Only the lines below between the ones containing "Soft Skills: komunikatif serta beradaptasi" and "dan jurusan linear lainnya", inclusive, are to be reproduced, each exactly as it stands.

++++++++

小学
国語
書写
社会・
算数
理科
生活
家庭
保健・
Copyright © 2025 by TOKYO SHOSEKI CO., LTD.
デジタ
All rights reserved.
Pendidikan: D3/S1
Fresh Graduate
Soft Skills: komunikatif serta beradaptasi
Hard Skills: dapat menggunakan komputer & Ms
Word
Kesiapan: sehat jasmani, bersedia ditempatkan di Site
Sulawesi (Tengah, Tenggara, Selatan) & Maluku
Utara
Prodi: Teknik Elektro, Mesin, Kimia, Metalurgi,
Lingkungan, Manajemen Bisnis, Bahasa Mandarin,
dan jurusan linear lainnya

++++++++

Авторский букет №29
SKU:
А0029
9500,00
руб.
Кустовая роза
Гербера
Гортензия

++++++++

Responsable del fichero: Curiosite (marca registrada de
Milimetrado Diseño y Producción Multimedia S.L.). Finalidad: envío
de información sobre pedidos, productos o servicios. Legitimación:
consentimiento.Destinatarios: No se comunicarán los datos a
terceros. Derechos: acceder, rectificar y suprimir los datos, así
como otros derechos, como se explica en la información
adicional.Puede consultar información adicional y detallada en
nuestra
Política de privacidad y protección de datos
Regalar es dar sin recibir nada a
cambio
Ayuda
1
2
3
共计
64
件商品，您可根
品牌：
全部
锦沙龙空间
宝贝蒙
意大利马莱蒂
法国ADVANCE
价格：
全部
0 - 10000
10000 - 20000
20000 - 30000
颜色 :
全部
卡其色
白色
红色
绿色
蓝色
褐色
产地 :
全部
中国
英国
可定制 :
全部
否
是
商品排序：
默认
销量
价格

++++++++

• _OUTPUT OF THE EXERCISE_:
Soft Skills: komunikatif serta beradaptasi
Hard Skills: dapat menggunakan komputer & Ms
Word
Kesiapan: sehat jasmani, bersedia ditempatkan di Site
Sulawesi (Tengah, Tenggara, Selatan) & Maluku
Utara
Prodi: Teknik Elektro, Mesin, Kimia, Metalurgi,
Lingkungan, Manajemen Bisnis, Bahasa Mandarin,
dan jurusan linear lainnya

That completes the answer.